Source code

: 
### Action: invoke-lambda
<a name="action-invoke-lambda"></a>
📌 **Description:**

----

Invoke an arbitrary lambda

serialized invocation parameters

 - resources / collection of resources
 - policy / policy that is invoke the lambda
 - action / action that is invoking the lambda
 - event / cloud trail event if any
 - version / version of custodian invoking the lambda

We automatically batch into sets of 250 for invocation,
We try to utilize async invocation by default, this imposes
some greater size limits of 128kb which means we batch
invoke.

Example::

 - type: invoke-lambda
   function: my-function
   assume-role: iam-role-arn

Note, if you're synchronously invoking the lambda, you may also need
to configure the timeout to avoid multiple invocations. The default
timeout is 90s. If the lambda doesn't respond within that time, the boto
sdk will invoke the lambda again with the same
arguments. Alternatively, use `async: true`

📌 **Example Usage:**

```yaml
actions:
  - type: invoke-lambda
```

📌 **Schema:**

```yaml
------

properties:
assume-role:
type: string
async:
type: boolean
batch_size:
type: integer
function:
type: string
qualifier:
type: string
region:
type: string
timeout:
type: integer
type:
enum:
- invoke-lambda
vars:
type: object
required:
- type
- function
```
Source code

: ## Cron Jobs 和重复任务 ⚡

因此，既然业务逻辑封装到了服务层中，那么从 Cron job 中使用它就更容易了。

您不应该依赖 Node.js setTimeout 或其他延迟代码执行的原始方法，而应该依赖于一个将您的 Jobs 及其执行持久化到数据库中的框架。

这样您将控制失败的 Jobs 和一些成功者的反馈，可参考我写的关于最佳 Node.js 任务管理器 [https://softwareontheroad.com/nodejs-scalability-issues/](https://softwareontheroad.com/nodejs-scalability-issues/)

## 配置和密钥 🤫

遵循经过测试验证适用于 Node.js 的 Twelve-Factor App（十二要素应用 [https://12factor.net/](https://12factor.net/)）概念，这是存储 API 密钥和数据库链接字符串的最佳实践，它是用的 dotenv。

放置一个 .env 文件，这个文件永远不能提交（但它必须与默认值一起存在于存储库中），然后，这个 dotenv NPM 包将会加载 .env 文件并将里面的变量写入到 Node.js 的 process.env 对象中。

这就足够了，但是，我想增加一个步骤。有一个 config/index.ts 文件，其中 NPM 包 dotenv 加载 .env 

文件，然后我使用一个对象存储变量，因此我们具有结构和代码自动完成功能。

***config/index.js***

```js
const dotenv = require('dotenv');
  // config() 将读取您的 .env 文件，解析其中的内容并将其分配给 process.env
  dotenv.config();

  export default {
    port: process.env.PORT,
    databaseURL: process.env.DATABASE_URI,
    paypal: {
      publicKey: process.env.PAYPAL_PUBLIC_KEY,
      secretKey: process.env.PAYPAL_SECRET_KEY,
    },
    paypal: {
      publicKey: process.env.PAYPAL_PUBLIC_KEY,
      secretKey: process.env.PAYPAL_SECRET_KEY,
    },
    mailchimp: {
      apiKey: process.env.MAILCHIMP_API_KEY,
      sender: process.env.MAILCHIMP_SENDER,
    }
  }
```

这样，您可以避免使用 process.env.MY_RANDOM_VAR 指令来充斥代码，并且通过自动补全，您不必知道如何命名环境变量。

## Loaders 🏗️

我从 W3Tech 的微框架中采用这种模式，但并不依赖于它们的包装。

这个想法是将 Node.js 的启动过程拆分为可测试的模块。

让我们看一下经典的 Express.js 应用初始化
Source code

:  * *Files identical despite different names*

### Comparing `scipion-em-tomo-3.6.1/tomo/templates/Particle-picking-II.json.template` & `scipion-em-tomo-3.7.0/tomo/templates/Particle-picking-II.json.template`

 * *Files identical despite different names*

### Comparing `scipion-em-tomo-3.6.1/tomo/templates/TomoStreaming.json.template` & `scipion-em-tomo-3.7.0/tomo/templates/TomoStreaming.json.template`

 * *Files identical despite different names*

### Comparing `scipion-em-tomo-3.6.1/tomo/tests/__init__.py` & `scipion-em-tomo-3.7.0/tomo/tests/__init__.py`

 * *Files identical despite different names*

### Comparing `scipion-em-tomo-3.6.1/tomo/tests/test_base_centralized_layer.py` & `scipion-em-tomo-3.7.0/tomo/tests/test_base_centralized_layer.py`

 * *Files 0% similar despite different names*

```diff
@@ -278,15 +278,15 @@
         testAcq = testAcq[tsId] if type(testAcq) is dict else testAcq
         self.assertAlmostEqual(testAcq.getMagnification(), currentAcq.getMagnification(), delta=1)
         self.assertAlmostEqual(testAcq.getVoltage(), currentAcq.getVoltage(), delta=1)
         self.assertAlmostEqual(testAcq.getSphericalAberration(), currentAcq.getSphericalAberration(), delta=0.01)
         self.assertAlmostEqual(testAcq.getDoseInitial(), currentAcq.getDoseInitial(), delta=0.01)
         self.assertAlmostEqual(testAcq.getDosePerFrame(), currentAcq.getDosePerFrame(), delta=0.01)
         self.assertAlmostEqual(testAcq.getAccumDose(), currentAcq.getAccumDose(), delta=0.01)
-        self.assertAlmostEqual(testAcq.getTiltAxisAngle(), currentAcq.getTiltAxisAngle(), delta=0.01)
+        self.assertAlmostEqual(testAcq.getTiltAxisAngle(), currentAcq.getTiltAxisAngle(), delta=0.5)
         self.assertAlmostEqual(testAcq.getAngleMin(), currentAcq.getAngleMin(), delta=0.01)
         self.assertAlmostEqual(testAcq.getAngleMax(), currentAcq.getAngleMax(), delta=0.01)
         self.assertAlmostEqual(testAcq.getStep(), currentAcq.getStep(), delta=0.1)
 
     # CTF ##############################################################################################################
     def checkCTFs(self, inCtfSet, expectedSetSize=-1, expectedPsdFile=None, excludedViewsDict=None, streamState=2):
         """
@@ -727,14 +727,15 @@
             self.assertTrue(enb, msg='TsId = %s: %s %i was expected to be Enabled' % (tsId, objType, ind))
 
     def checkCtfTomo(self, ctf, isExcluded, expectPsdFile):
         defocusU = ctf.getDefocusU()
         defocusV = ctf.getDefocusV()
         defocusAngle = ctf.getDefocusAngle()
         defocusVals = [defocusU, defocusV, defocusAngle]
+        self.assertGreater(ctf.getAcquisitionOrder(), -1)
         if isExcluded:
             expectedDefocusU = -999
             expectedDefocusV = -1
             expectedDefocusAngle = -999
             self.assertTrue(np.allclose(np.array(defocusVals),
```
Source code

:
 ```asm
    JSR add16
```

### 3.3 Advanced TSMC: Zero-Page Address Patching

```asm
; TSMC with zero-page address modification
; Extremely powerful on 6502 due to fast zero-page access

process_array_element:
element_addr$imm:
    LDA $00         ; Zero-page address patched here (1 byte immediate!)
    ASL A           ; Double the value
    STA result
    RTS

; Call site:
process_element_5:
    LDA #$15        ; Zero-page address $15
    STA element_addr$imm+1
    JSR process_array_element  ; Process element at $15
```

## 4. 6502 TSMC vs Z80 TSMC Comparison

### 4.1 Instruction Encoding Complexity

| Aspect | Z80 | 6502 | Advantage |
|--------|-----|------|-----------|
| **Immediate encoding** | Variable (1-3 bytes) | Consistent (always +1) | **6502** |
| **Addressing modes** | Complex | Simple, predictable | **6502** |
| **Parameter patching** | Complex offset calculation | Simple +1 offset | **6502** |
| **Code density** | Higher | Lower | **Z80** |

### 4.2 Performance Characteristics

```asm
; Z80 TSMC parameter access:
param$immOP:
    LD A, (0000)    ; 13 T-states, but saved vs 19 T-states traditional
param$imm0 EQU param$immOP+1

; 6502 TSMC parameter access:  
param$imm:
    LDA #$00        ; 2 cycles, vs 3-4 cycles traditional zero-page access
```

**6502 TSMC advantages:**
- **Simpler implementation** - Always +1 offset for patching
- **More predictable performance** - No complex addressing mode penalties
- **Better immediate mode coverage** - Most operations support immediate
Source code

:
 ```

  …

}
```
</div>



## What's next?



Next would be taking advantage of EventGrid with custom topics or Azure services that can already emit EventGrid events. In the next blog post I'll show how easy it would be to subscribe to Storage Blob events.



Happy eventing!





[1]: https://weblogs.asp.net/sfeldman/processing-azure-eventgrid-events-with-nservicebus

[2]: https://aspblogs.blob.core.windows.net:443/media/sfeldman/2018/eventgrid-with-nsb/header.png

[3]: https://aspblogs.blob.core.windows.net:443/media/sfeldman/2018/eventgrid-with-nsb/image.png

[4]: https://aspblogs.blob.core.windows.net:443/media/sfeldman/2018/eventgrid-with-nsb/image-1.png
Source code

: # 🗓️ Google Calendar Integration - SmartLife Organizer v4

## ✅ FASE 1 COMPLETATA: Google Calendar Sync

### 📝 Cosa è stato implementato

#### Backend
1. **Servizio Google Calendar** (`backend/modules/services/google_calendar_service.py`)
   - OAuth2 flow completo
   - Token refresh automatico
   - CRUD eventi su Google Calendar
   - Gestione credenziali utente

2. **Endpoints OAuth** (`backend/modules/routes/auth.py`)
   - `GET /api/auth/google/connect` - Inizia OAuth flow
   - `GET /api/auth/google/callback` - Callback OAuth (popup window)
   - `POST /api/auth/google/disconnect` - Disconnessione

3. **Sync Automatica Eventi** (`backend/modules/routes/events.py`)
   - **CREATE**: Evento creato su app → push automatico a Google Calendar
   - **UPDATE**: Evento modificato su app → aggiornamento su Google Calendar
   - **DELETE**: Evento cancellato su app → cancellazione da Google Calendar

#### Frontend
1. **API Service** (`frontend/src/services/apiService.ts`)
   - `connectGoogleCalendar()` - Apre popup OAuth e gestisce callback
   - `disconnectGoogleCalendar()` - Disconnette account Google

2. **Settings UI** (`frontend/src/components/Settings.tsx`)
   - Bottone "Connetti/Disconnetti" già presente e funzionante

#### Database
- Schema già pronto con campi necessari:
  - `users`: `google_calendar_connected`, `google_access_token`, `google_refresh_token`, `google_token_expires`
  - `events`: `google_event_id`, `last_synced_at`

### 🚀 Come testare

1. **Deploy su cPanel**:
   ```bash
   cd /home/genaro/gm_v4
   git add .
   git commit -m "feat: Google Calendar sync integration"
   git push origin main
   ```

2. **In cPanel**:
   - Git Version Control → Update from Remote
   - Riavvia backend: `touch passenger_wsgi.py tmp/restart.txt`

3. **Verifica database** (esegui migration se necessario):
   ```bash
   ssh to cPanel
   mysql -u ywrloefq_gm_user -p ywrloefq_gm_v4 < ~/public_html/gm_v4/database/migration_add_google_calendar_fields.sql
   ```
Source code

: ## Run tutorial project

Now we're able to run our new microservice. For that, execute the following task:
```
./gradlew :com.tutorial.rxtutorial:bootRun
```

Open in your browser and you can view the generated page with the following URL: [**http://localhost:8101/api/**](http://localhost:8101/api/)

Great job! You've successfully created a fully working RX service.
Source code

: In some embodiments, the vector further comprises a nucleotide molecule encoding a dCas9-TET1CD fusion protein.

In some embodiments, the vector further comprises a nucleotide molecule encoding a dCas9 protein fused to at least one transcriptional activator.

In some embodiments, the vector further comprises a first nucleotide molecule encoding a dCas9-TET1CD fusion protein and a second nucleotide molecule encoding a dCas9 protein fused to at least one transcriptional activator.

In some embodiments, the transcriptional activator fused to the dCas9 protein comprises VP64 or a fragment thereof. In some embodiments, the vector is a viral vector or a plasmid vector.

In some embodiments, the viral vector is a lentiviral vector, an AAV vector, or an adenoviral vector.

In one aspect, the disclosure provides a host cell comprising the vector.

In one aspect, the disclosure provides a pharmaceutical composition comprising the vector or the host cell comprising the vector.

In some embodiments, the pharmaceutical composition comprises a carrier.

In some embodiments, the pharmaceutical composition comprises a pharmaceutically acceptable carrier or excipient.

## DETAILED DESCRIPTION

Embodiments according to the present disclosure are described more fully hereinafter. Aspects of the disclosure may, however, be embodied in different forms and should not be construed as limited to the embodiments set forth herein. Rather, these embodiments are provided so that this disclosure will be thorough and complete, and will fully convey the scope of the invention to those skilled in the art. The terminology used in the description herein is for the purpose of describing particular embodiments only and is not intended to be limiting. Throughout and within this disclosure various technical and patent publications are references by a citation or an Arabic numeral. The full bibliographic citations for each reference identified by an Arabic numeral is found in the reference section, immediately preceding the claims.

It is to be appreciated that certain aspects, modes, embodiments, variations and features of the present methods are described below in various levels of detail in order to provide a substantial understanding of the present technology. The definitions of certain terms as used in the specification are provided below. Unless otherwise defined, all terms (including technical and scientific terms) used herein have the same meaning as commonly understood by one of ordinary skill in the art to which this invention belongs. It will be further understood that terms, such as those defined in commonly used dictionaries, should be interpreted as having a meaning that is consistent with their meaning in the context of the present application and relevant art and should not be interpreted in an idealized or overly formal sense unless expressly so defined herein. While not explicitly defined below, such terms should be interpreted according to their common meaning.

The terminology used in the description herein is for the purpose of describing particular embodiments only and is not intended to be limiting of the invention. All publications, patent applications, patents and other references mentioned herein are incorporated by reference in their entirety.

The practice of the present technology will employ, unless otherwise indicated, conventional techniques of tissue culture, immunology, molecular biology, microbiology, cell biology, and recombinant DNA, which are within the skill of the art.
-*-*-
*EXERCISE:*
All that should be written out is the stretch of lines above between the one holding "- Gestione credenziali utente" and the one holding "- Schema già", inclusive, exactly as given.

*YOUR RESPONSE:*
   - Gestione credenziali utente

2. **Endpoints OAuth** (`backend/modules/routes/auth.py`)
   - `GET /api/auth/google/connect` - Inizia OAuth flow
   - `GET /api/auth/google/callback` - Callback OAuth (popup window)
   - `POST /api/auth/google/disconnect` - Disconnessione

3. **Sync Automatica Eventi** (`backend/modules/routes/events.py`)
   - **CREATE**: Evento creato su app → push automatico a Google Calendar
   - **UPDATE**: Evento modificato su app → aggiornamento su Google Calendar
   - **DELETE**: Evento cancellato su app → cancellazione da Google Calendar

#### Frontend
1. **API Service** (`frontend/src/services/apiService.ts`)
   - `connectGoogleCalendar()` - Apre popup OAuth e gestisce callback
   - `disconnectGoogleCalendar()` - Disconnette account Google

2. **Settings UI** (`frontend/src/components/Settings.tsx`)
   - Bottone "Connetti/Disconnetti" già presente e funzionante

#### Database
- Schema già pronto con campi necessari:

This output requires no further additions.